Leader of Barnsley Council, Sir Steve Houghton
“What we’ve seen over the last 20 years with deregulation has not worked and there were problems with the services prior to the pandemic.
“I do think we are right to continue to be in a partnership with the operators to look to build a relationship through a partnership because whatever we do there is no quick fix. We need to continue to keep up that relationship because we need them.
“Nor do I believe that even with franchising there is necessarily a solution to all our problems – the rail network is franchised and the East Coast Mainline is back in public ownership because franchising didn’t work.
“Be careful what you wish for because it might not produce the answer that you want. But I do believe we are right to take it to the next stage.
“This is not a quick fix – if this goes extremely well and proves to be affordable then you are looking at five to six years before you can bring anything like this into place so the operators being important still holds true.
“If it doesn’t go smoothly and we’ve seen in Greater Manchester it’s being mired in legal action from the operators, it could even be a decade.
“There is a view from residents that changing it over suddenly solves all our problems – it will take time.
“People look at the system in London but it is funded seven times more per head than South Yorkshire. As for Manchester, there was provision in their devolution deal for public transport change and we do not have that.
“Greater Manchester also has a mayoral tax that can be used for that and I am not in favour of that in South Yorkshire so they have a fiscal advantage there.
“Franchising is a method of increasing our control of what happens but it is not a return to publicly owned public transport.
“My view is this arrangement is going to be very difficult without central government support.

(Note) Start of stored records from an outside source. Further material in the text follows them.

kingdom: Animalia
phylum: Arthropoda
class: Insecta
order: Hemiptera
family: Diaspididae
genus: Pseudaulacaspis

What this review does is provide the evidence to argue for that support further down the line.
“We are willing to support this but we are aware of the huge financial risks it contains – if this ends up being too expensive and we are unable to find it then we will withdraw from that.

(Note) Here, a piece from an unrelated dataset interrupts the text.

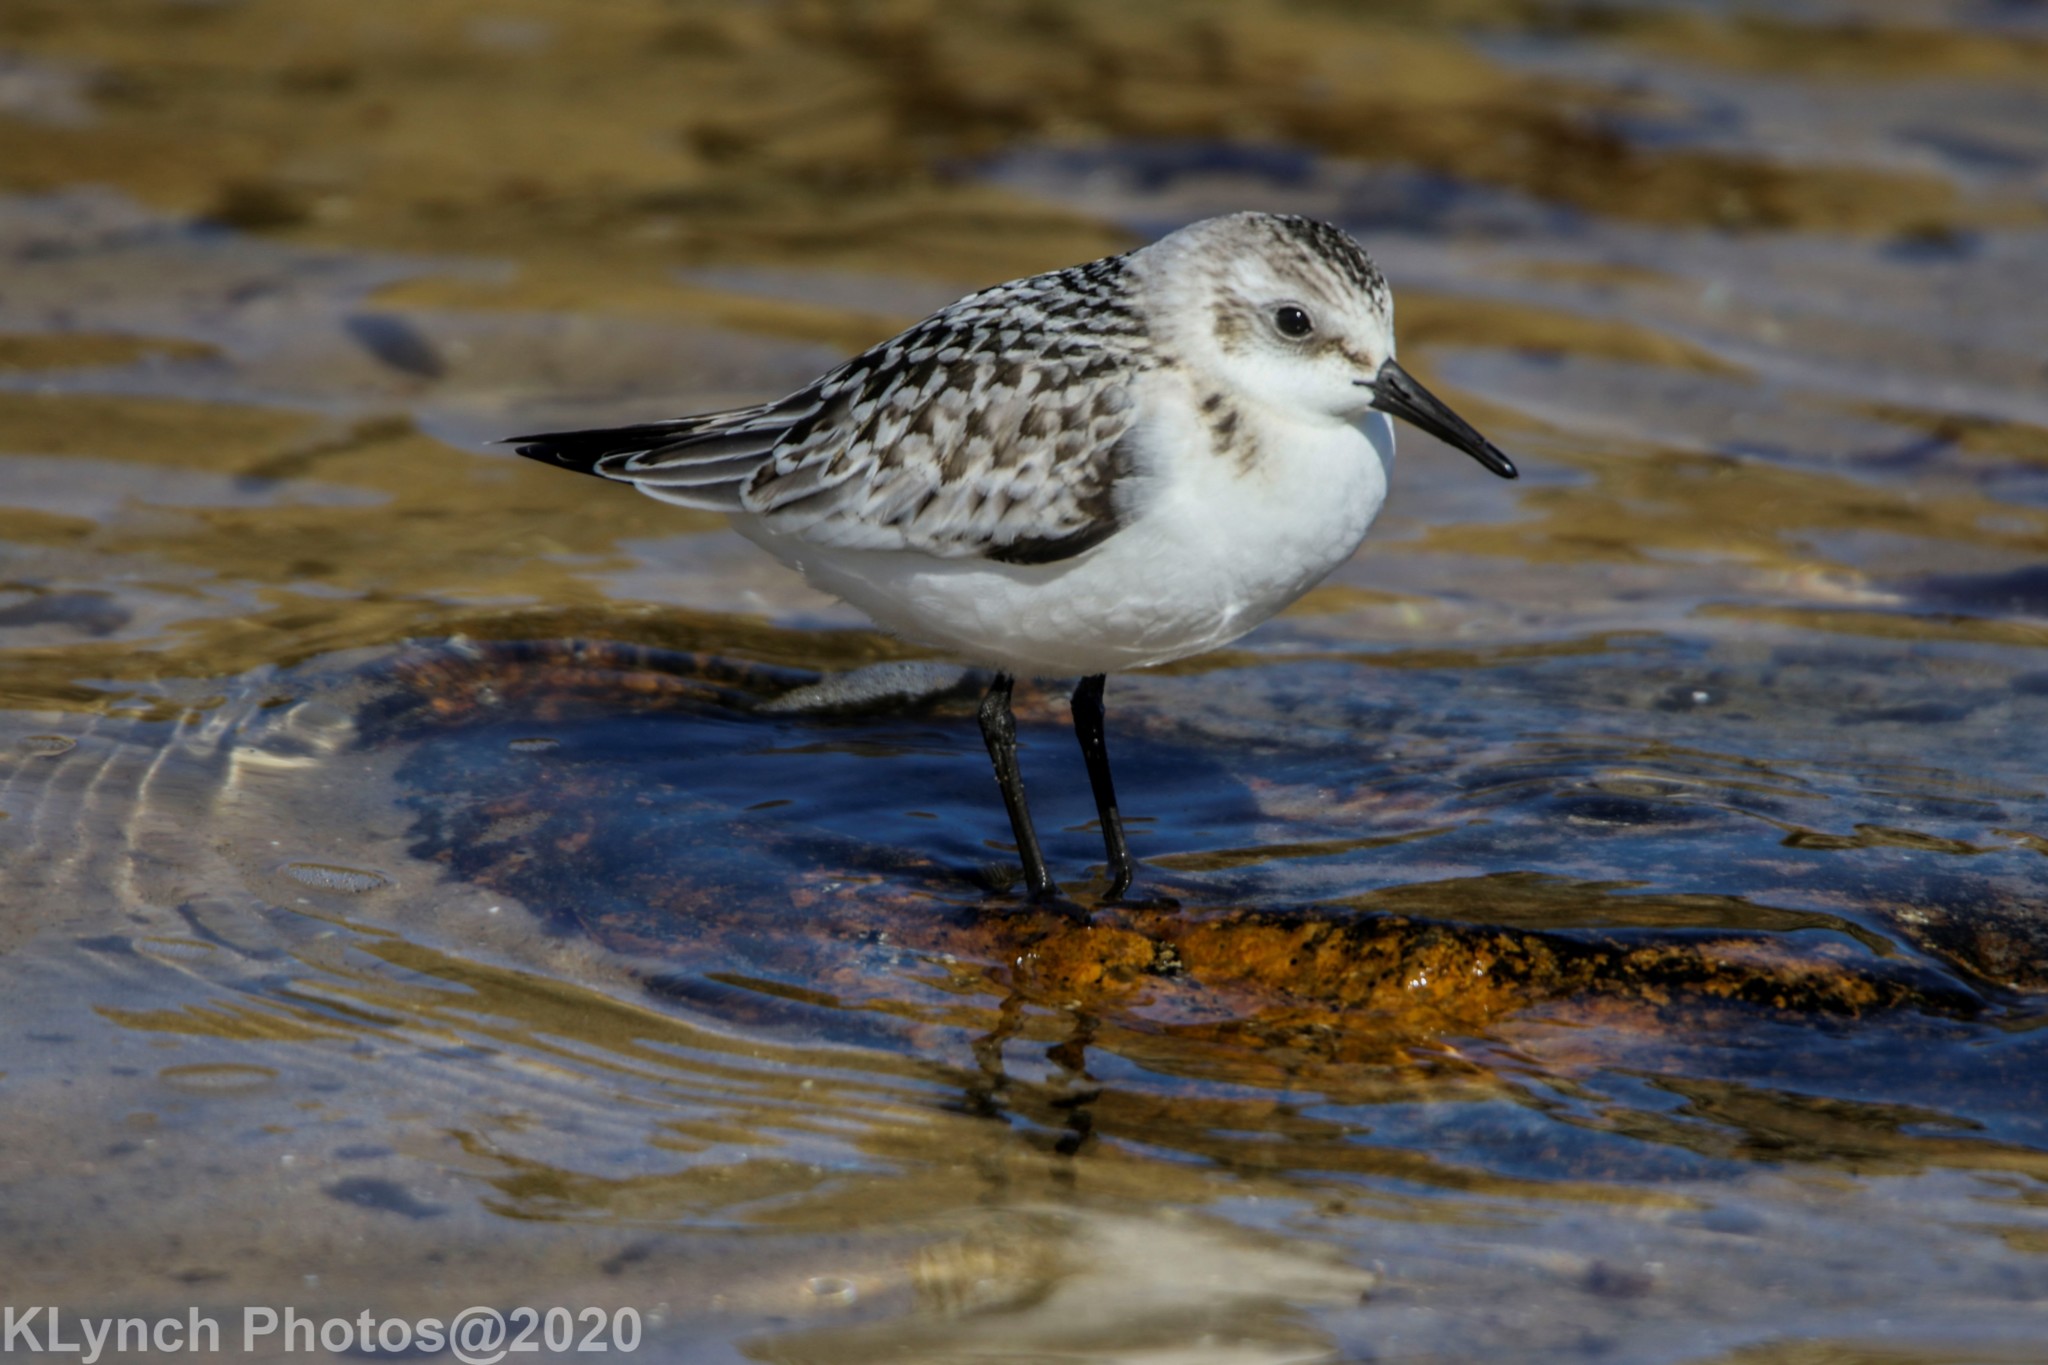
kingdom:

“From a Barnsley perspective, we don’t believe this should be funded in part or in full by new taxes on the people in South Yorkshire – the tax level is the highest it’s been in the UK for 50 years.”

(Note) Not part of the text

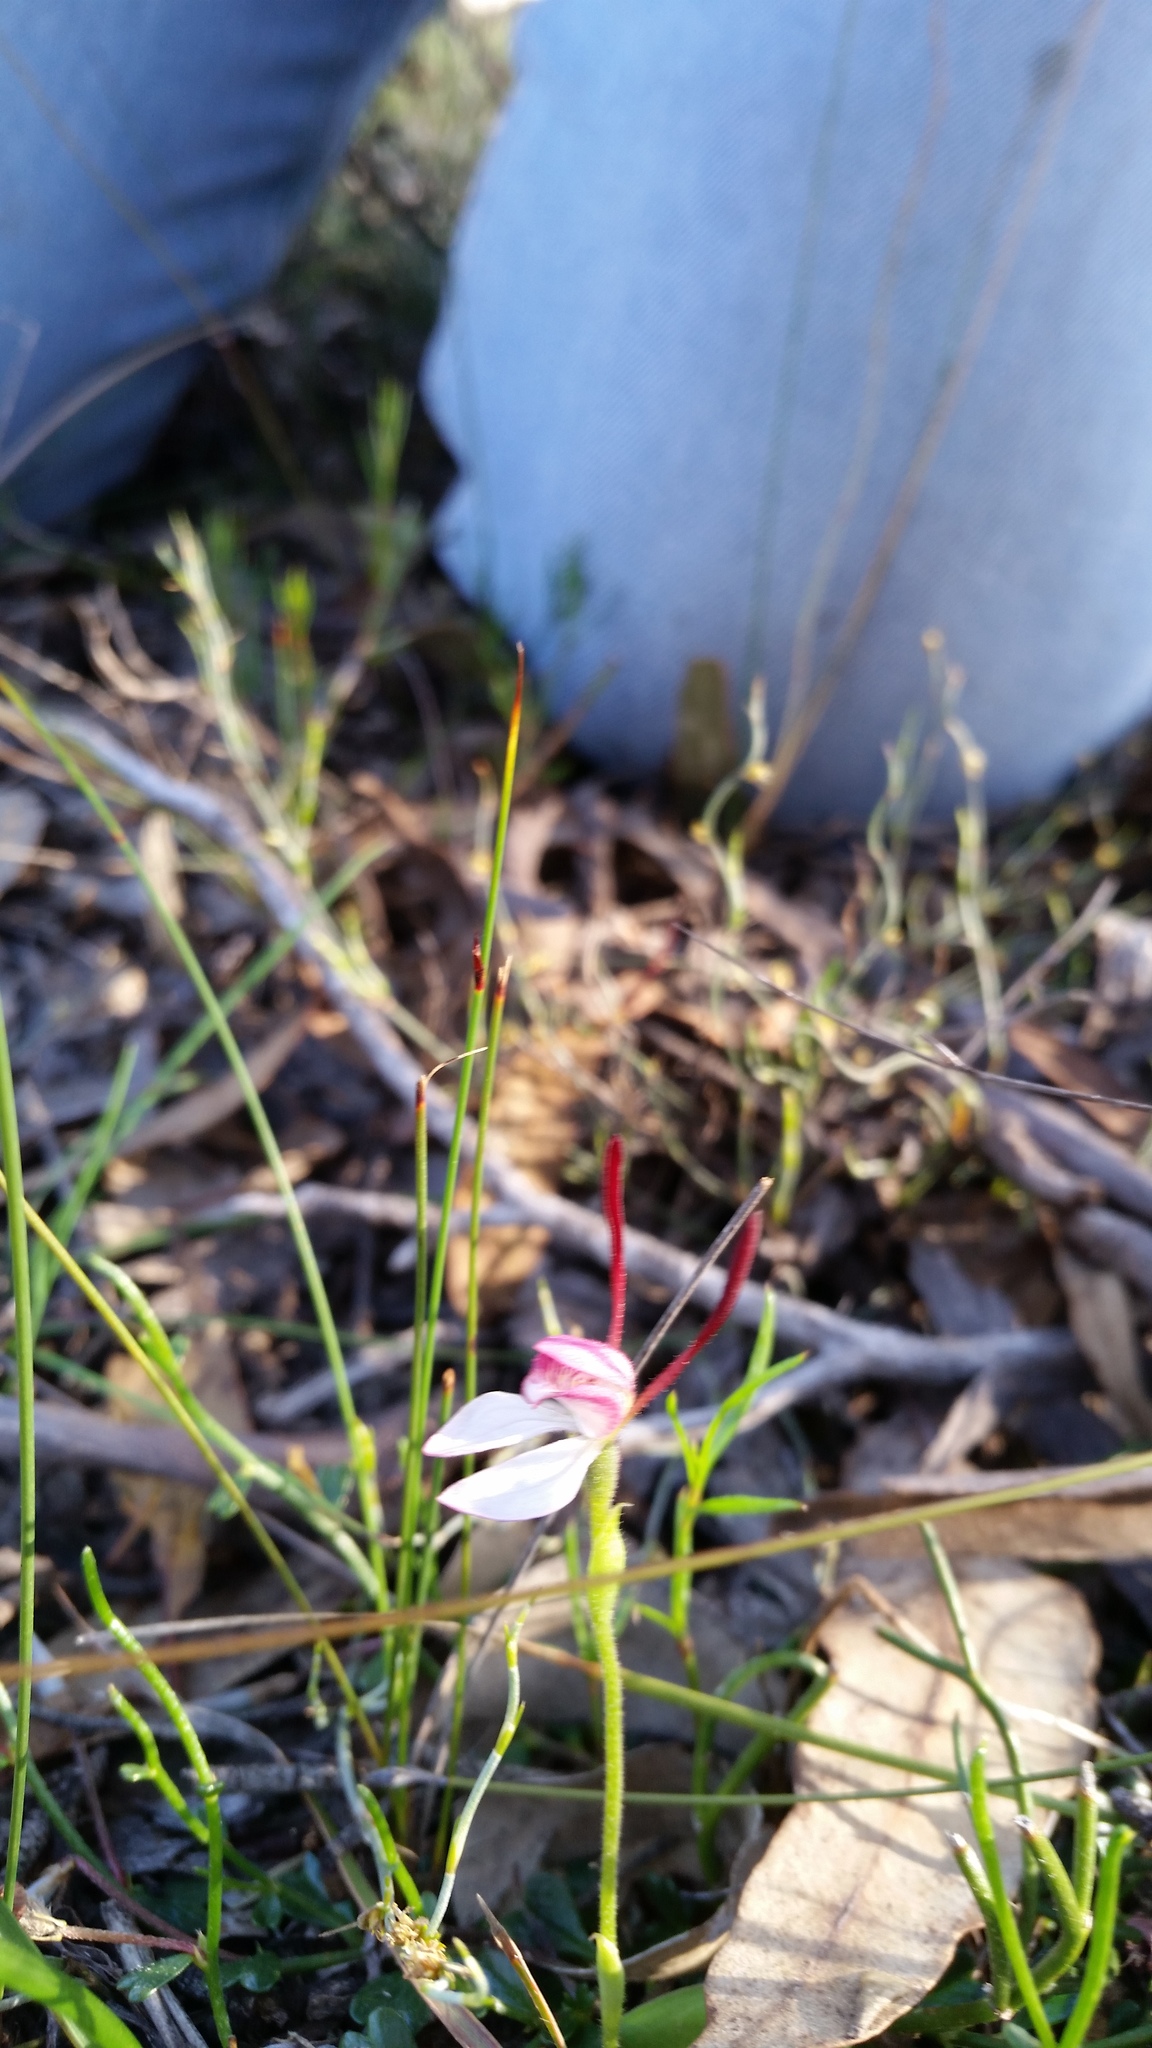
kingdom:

Leader of Rotherham Council, Chris Read
“A deregulated bus network has made as much sense in practice as anybody studying GCSE economics- anyone would have told you it is a silly market to run.
“Given the opportunity at how we can regulate that way to deliver efficiencies, maintain standards and correct market failures, we should be able to do that.
“This is a costly process to investigate and I’m glad we’ve been able to put some money together for this to happen.
“The second challenge is around the day to day cost of bus prices and where the squeeze on local authority budgets for the last few years now has made it increasingly difficult and we weren’t in a great place to start off with even with regulation in place
“Then there’s a challenge on transport investment and one of the issues that people often raise in relation to frustrations with buses is about buses not turning up on time and not being a reliable service.
“You can run regulated buses but that doesn’t mean that cars get out of the way quicker or that traffic lights work better.
Doncaster Mayor Ros Jones
“This has the support of the full council to come here and continue with the process of assessing the franchising scheme.
“But with all the caveats that Steve has put out there, Doncaster will also be mirroring those concerns because we can no longer keep levying on our council tax payers and funding is going to be the crucial factor to do this and actually deliver a better service.
“This shouldn’t be about repeating what we’ve done for our residents and our businesses.
“I would like to echo the caveats Steve has set out; they’re the same for Doncaster. I’m sure my other two colleagues would do that as well but they will speak for themselves.”